Yesterday in my appointment with my therapist she asked me what I envisioned when I thought of when I connected to the part of me that wanted to be healthy and fit. I told her that I get so frustrated because what I really want is to just be "normal." She sort of poo-pooed that away, saying ... "Forget that, no one is normal. All women have body image issues of some sort." I was angry at her for her flippancy. So I stopped for a minute and then said, "What I am telling you is that inside my head, I have the idea that there are people out there who don't have to constantly think about what they are going to eat, when they are going to eat it, they don't think about food all the time, they can shop in any store they want." For me, normal means I don't have to battle with food and exercise issues every day of my life. I can work out every day and love it -- I don't have to worry about what people think about me when I'm at the gym, or have a constant feeling of "I can't do this. I'm too out of shape." The truth is ... I am not "normal" ... I am a compulsive overeater, and I will always have struggles with using food as something other than nutrition. I doesn't mean that I have to let it run my life, but I have to give up that pipe dream that I'm going to be "normal." And honestly, she's probably right, there are few people out there who really can just say they have NO food issues.
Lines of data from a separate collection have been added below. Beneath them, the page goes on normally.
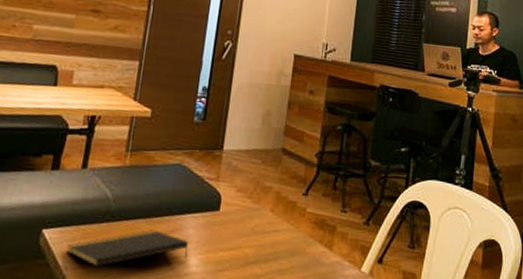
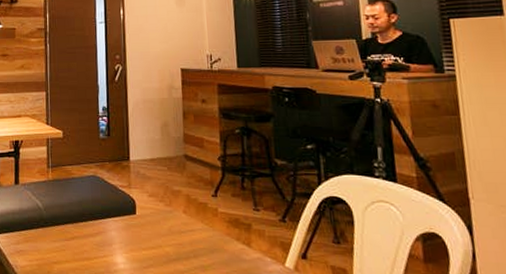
notepad: present [66,230,188,267] -> none [14,233,114,265]

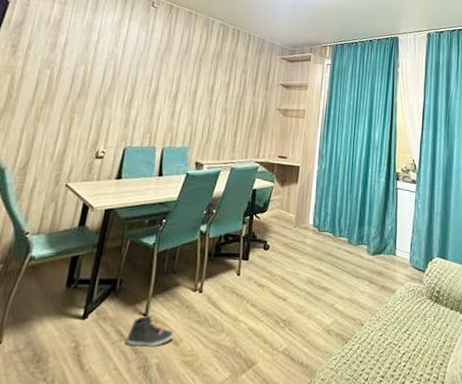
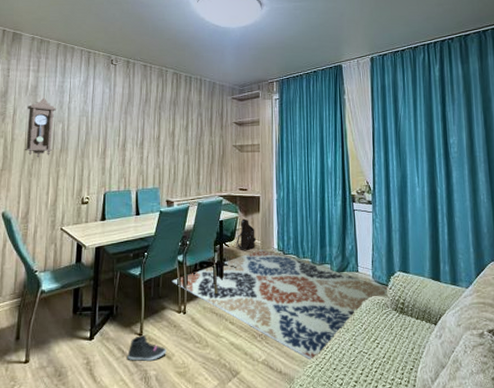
pendulum clock: none [34,33,82,101] -> present [24,97,57,158]
rug: none [190,224,425,353] -> present [171,249,388,362]
shoulder bag: none [268,189,291,225] -> present [236,218,257,251]

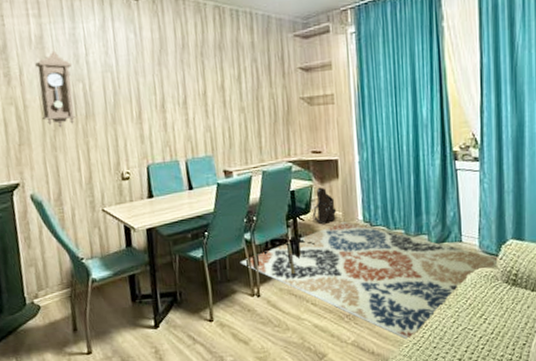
sneaker: present [127,334,166,361] -> none [199,320,242,348]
One of the reasons I chose "kindness" as my secondary "focus" word for the year, was because I am trying to learn to be kind to myself, including to my body. While kindness to others (when I pay attention to them) comes pretty easy for me, kindness to myself is so much more difficult. I am really hard on myself and that is something I want to work on. But I am also continuing to realize -- peeling the proverbial onion -- how little I have seen my own responsibility for myself. For all of my life I have sort of seen things as "take what you get." Whether it was my health or my happiness, even though I worked hard, I always sort of just lived life without much discipline or thought, never recognizing that part of being "lucky" in life was doing some work to prevent disease and unhappiness.
A friend sent me this in one of our New Year's exchanges. It was something she read elsewhere: If you (1) want to change, (2) decide to change, (3) learn how to change, (4) take action to change, (5) persist in your attempt to change, and (6) start again when you backslide, there's a very good chance that you will change in the ways you want.
Still here …
5 years ago
2 comments:
As a fellow compulsive overeater, I can identify with those feelings of wanting to be a "normal" eater. I have found that the more I practice recovery and take action to take care of myself, the less the obsession is around food. In fact, I can say that around my binge foods, the obsession has been lifted. It didn't happen overnight, but it did happen.
This is my first time reading your blog and I just wanted to let you know that you are doing a great job.
Recently I have realized that while I'm no longer using drugs and alcohol to try and change the way I'm feeling...I think I'm using food that way.
Since entering into addiction recovery I have gained A LOT of weight. A lot of that had to do with the fact that I had lost a lot of weight towards the end of my addiction but I'm way over my normal weight and feeling crappy about it.
I could identify with your writing and wanted to let you know.